DistributedScience / Distributed-CellProfiler

Run encapsulated docker containers with CellProfiler in the Amazon Web Services infrastructure.
https://distributedscience.github.io/Distributed-CellProfiler/
Other
38 stars 24 forks source link

correct role handling and S3FS bypass #130

Closed ErinWeisbart closed 1 year ago

ErinWeisbart commented 2 years ago

Correct credential handling to enable AWS IAM role usage.

ErinWeisbart commented 2 years ago

Closes #132 by changing load_data_csv access to download.
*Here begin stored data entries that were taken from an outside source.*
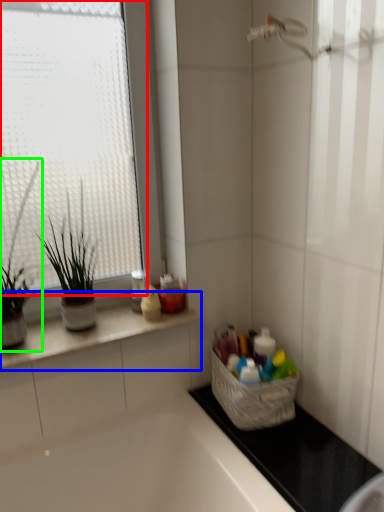
Question: Based on their relative distances, which object is farther from window (highlighted by a red box)? Choose from countertop (highlighted by a blue box) and houseplant (highlighted by a green box).

Choices:
 (A) countertop
 (B) houseplant

Answer: (A)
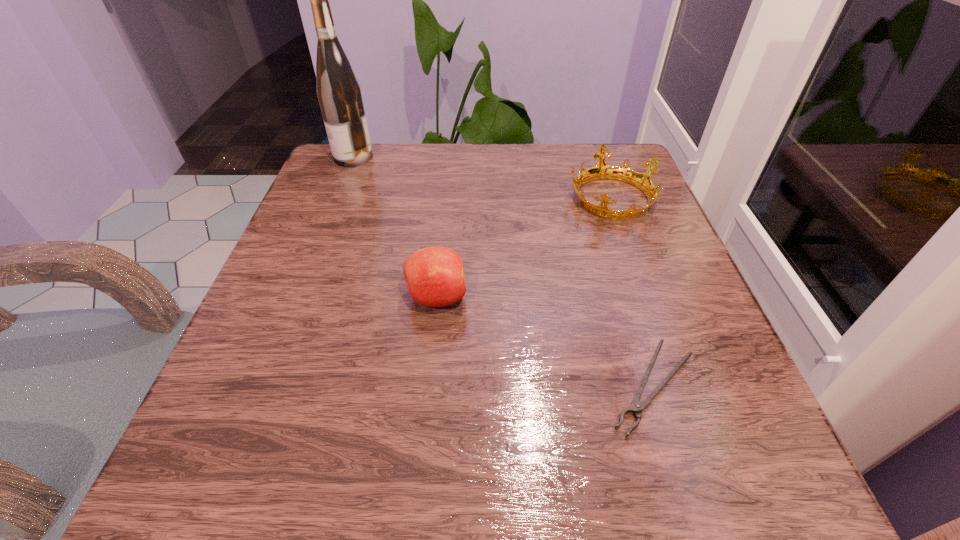
Identify the location of vacant position located on the left of the second shortest object. The image size is (960, 540). (402, 197).

This screenshot has height=540, width=960. I want to click on vacant space situated on the left of the tongs, so click(x=389, y=386).

The image size is (960, 540). Identify the location of wine bottle present at the far edge. (338, 91).

At what (x,y) coordinates should I click in order to perform the action: click on crown positioned at the far edge. Please return your answer as a coordinate pair (x, y). Looking at the image, I should click on (642, 181).

This screenshot has height=540, width=960. I want to click on object at the near edge, so click(x=637, y=406).

At what (x,y) coordinates should I click in order to perform the action: click on object that is at the left edge. Please return your answer as a coordinate pair (x, y). The width and height of the screenshot is (960, 540). Looking at the image, I should click on (338, 91).

At what (x,y) coordinates should I click in order to perform the action: click on crown at the right edge. Please return your answer as a coordinate pair (x, y). Looking at the image, I should click on (642, 181).

At what (x,y) coordinates should I click in order to perform the action: click on tongs located at the right edge. Please return your answer as a coordinate pair (x, y). The width and height of the screenshot is (960, 540). Looking at the image, I should click on (637, 406).

Where is `object at the far left corner`? The image size is (960, 540). object at the far left corner is located at coordinates (338, 91).

The image size is (960, 540). Identify the location of object that is at the far right corner. (642, 181).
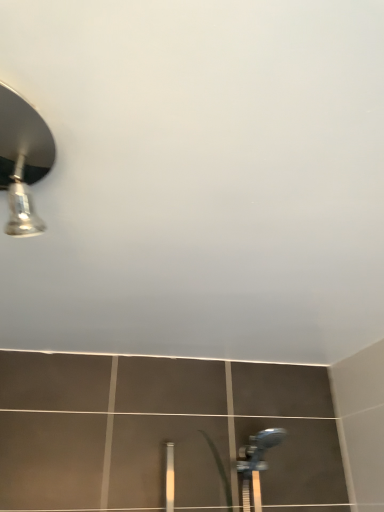
Locate an element on the screen. polished chrome shower head at upper left is located at coordinates (22, 159).

Measure the distance between polished chrome shower head at upper left and camera.

They are 56.72 centimeters apart.

Measure the distance between point (3,175) and camera.

Point (3,175) and camera are 26.61 inches apart.

Describe the element at coordinates (22, 159) in the screenshot. Image resolution: width=384 pixels, height=512 pixels. I see `polished chrome shower head at upper left` at that location.

The height and width of the screenshot is (512, 384). Find the location of `polished chrome shower head at upper left`. polished chrome shower head at upper left is located at coordinates (22, 159).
Closes #114.

ErinWeisbart commented 2 years ago

Noting that S3FS bypass appears to be working fine and I had several tests of all the files downloading correctly and then apparently stochastically one run threw: OSError: [Errno 30] Read-only file system: '/home/ubuntu/local_input/path/to/image/cdp2bioactives_a22_s4_w33236d730-2143-4738-bfac-685f917a717d.tif.2FE98647'

ErinWeisbart commented 2 years ago

Full S3FS bypass is working at this point. Still haven't finished necessary changes to run-worker.sh to make it mount S3 bucket using new credential handling.

ErinWeisbart commented 1 year ago

I have this branch running on a dataset now and it works (!), successfully completely bypassing S3FS and using a role. (I don't know if it mounts S3 using a role, but I think it will be helpful to consider this a complete unit and troubleshoot S3 mounting with a role if necessary in a separate PR).

ErinWeisbart commented 1 year ago

Thanks @bethac07 ! Sorry, this PR kinda turned into a chaos of commits in all the troubleshooting. I'm not honestly sure how a lot of stylistic changes ended up being mixed in, but I will certainly try harder to keep them to their own commit in the future.